Canadian Industry Minister of Innovation, Science and Industry, Francois-Philippe Champagne yesterday said he has directed carriers to assist each other in emergencies and develop communication protocols to keep people better informed after Rogers Communications’ massive outage on Friday that affected millions of subscribes.
“So, in essence, what I’ve demanded and expect the telecom companies in Canada is to enter to a formal agreement within 60 days up to date, at maximum,” the minister said during a news conference.
Canada’s telecommunications regulator, the Canadian Radio-television and Telecommunications Commission (CRTC), will investigate the outage, Champagne said.
The outage, blamed on router issues during routine maintenance, also complicated Rogers’ chances of getting antitrust approval for a $15.4 billion acquisition of competitor Shaw Communications.
Champagne, whose ministry has the final say on the Shaw takeover, said he will not allow the wholesale transfer of licenses from Shaw to Rogers as the part of the transaction.
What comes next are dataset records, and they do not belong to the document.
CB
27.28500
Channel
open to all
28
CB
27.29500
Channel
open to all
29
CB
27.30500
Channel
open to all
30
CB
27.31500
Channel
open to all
“It is all about affordability and competition,” Champagne said.
The Public Interest Advocacy Center, a non-profit group, based in Ottawa, sent a letter to CRTC on Friday requesting an immediate inquiry into the nationwide outage.
The center also requested that the CRTC examine whether telecom providers in Canada “should be required to meet a baseline of emergency planning, refund requirements, notice and transparency, and other consumer protections” to operate in the country.
The outage affected debit transactions and point of sale machines across the country on Friday, forcing businesses to turn to cash until service was restored.
Canadian payment gateway Interac said yesterday it was adding another network provider to its system after the Rogers outage left millions of Canadians locked out of online payments.
Earlier this month, Japanese carrier KDDI came under fire after a network outage that affected nearly 40 million people over three days.
The culprit? Router issues.
KDDI has not fulfilled its responsibility as a telecommunications operator,” Internal Affairs and Communications Minister Yasushi Kaneko said.